The forecast for the United States Senate is for sunny skies in the near term, with storm clouds on the horizon, according to Majority Leader Mitch McConnell (R-KY). The top Republican in the Senate on Sunday said that he has been pleased to find a number of areas where the Republican-controlled Congress, or at least the Senate, can work with a Democratic administration. However, he said, future battles are inevitable.
In an appearance on ABC’s This Week Sunday morning, McConnell promised that a bill giving President Obama Trade Promotion Authority (TPA) – that is, the ability to bring an international trade deal to the floor of both houses of Congress for an up-or-down vote -- will pass the Senate, and quickly.
“We’ll pass it. We’ll pass it later this week,” McConnell told host George Stephanopolous. “The president has done an excellent job on this.”
The TPA bill has been a flashpoint for members of Congress on both sides of the aisle. Many Democrats are adamantly opposed to it because it would allow the president to bring the Trans-Pacific Partnership (TPP) trade deal up for a vote without an opportunity for lawmakers to amend it. They are concerned about what they see as a lack of worker protections, environmental safeguards and defense against countries that engage in currency manipulation.
Some Republicans are also reluctant to approve TPA, though for different reasons.
“I point out to my members who are somewhat squeamish, as you can imagine, [about] giving the president power on any issue, given his expansive view of his powers on so many other issues…this is a trade promotion authority not just for president Obama but for the next president as well,” McConnell said. “This is a six-year trade promotion authority bill that will give the next president an opportunity to enter into trade agreements with other countries around the world.”

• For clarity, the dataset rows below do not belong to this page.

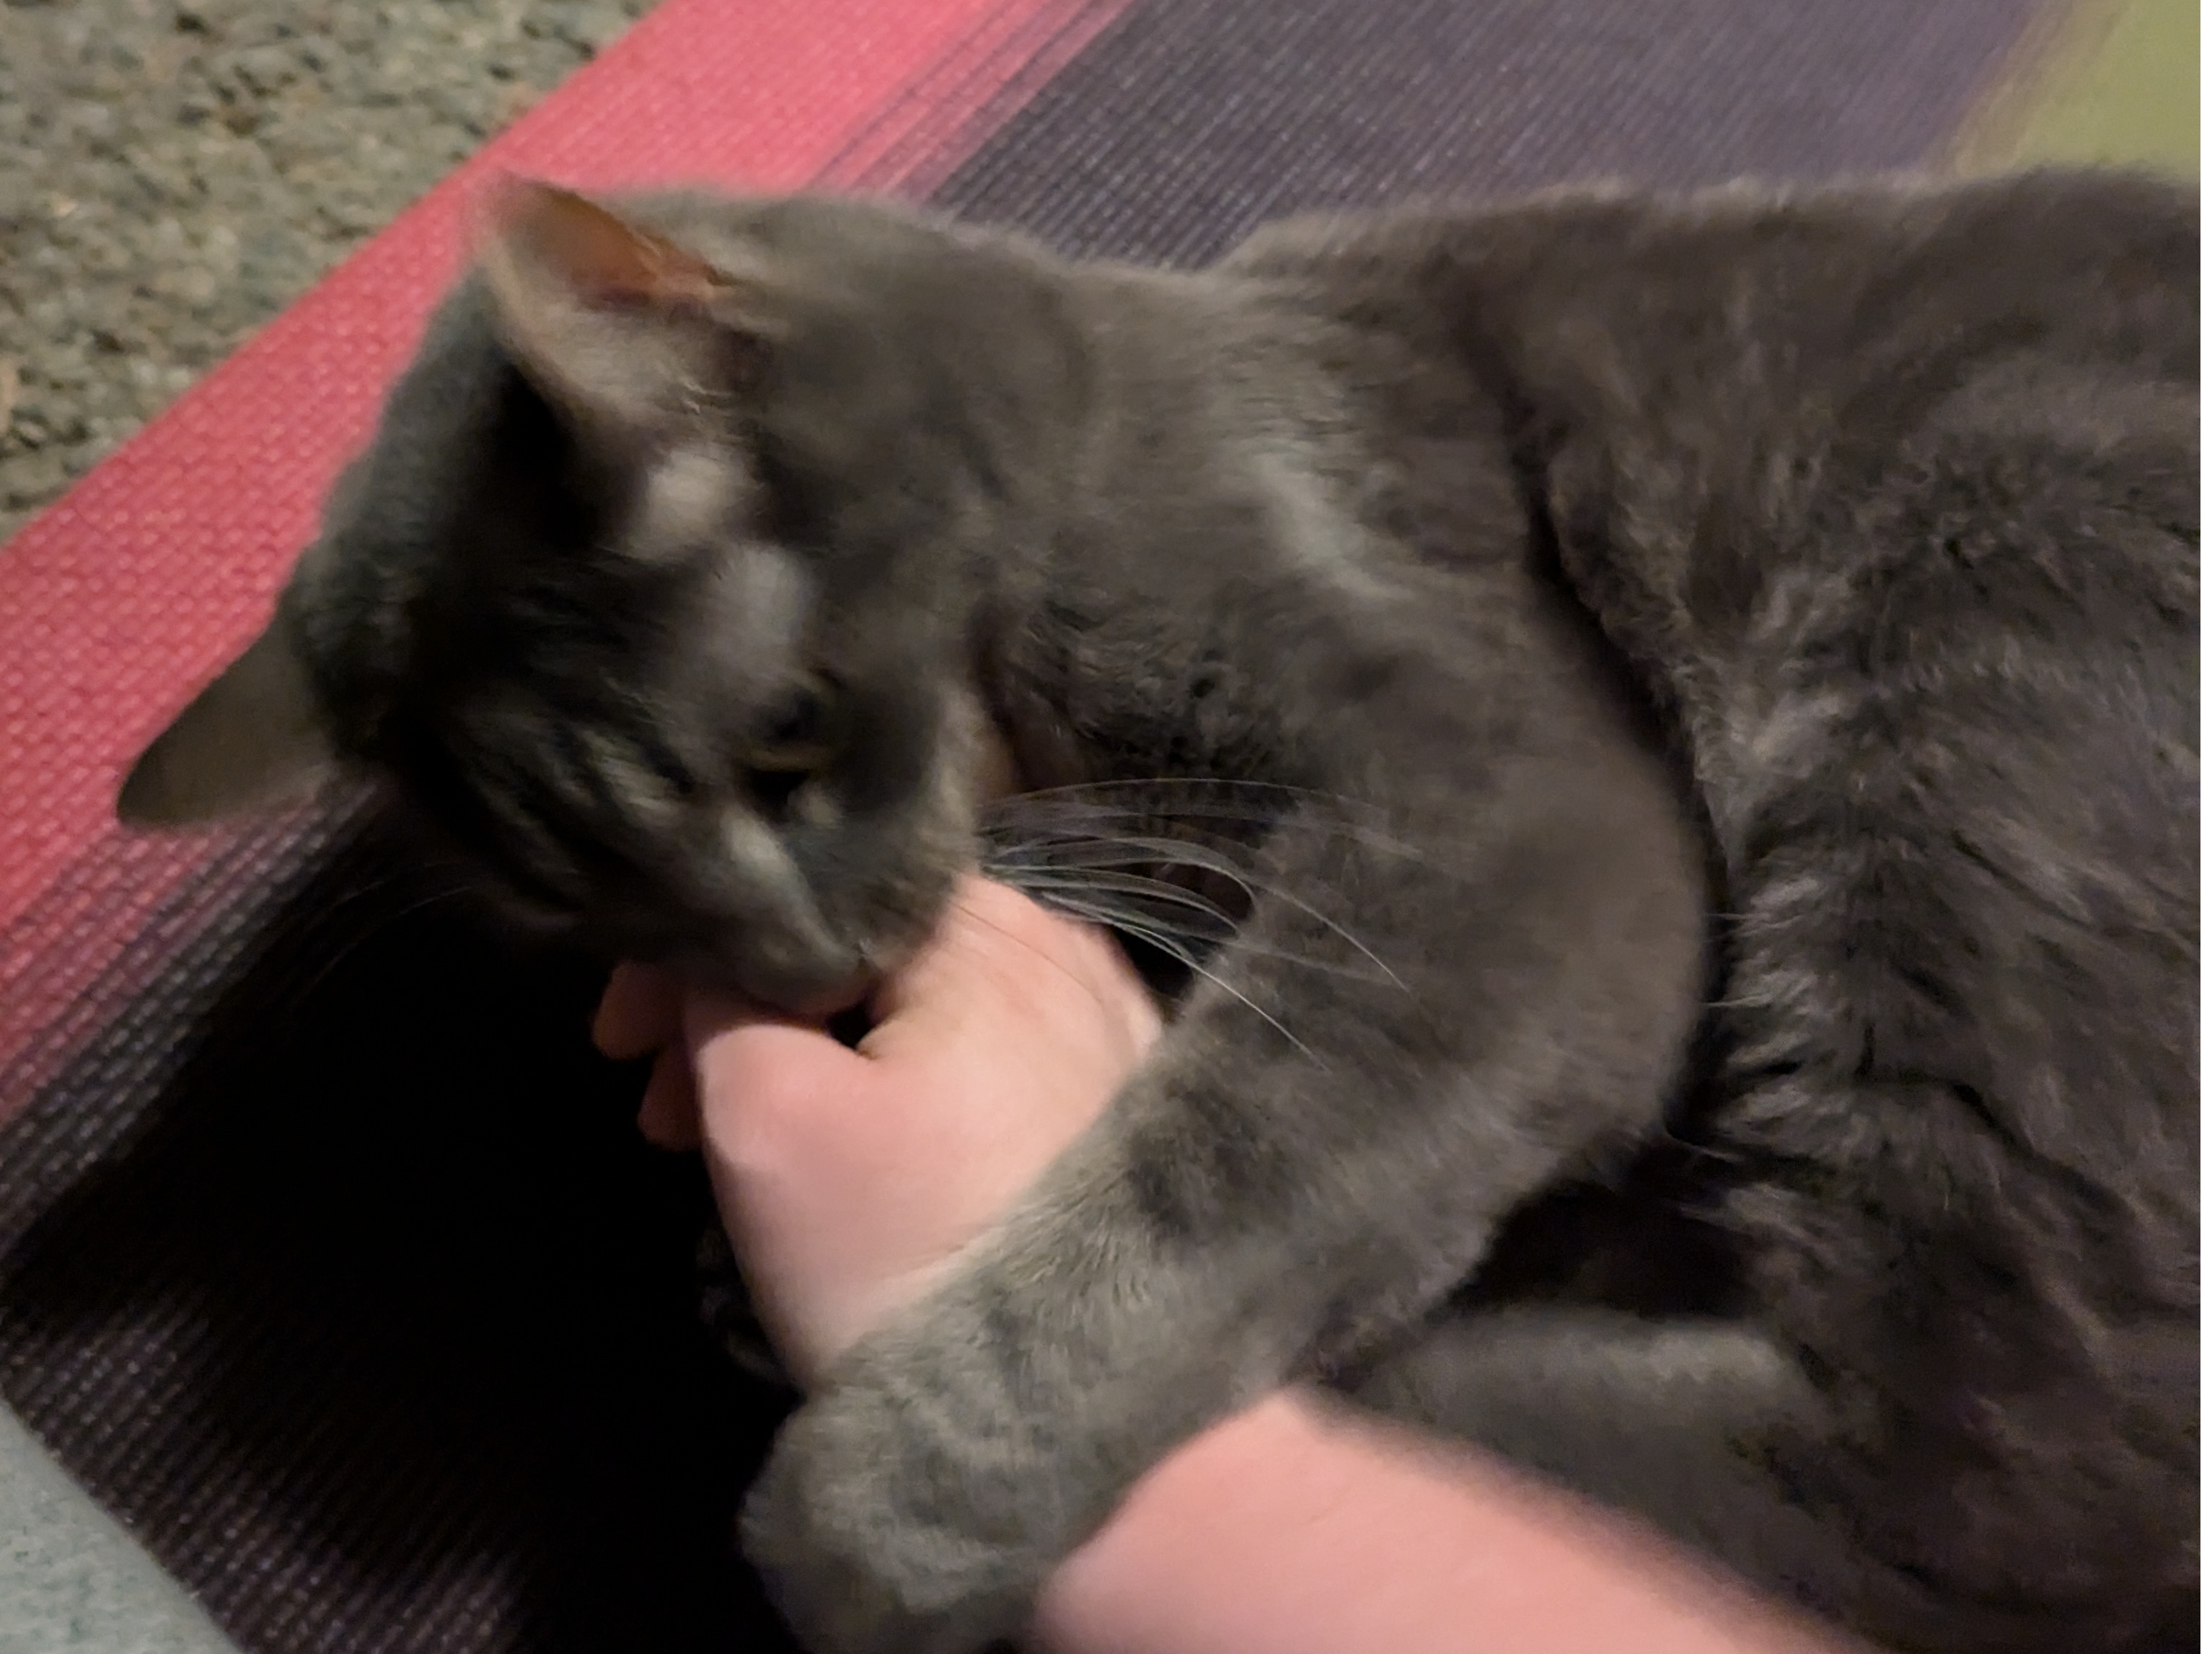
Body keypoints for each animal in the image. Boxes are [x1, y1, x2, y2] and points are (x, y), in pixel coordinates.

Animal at [116, 171, 2194, 1654]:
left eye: (787, 731)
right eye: (577, 894)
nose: (800, 969)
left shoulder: (1511, 815)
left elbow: (1234, 1155)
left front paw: (875, 1500)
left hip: (1986, 618)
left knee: (1980, 1478)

Passage of TPA is seen by the administration as essential to securing an acceptable deal in the ongoing TPP talks, because the assumption is that the other countries participating in the negotiations will be hesitant to make their best offers if they think the U.S. Congress will be allowed to tinker with the deal after it has been struck by negotiators.
McConnell said TPA is important to the country for reasons that go beyond trade.
“We know America is a big winner when we lower barriers to our products abroad,” he said.
However, he added, “[TPP] also has a foreign policy and defense component. A lot of the countries in Asia are a little apprehensive, as you can imagine, about Chinese economic domination, but also potential Chinese military domination. So they would like to get closer to us, and this is a great opportunity to do that as well as to benefit America and create new jobs here.”
Beyond trade, McConnell pointed out that the Senate has been, in his words, “getting back to work.” The chamber has passed a bill giving Congress a certain amount of oversight over the ongoing talks with Iran about its nuclear program. There are also bills on cyber security and education in the pipeline.
“We’re trying to focus on the things that we can agree on to make progress for the country, even though we know there are many things [on which] we do not agree with the president,” McConnell said. “All of those will probably come to the fore in spending bills. We want to spend more on defense; they want to spend more on everything.”
Pressed by Stephanopolous about his relationship with the president and whether there would be a “bourbon summit” – a reference to a passing comment the president made about inviting McConnell to the White House for a glass of Kentucky’s finest – McConnell reiterated a point he has made a number of times in the past.
He would be happy to have a glass of bourbon with the president, he said, but getting along with Obama has never been a problem for him.
“We don’t have a personality problem,” McConnell said. They just disagree on how to run the country.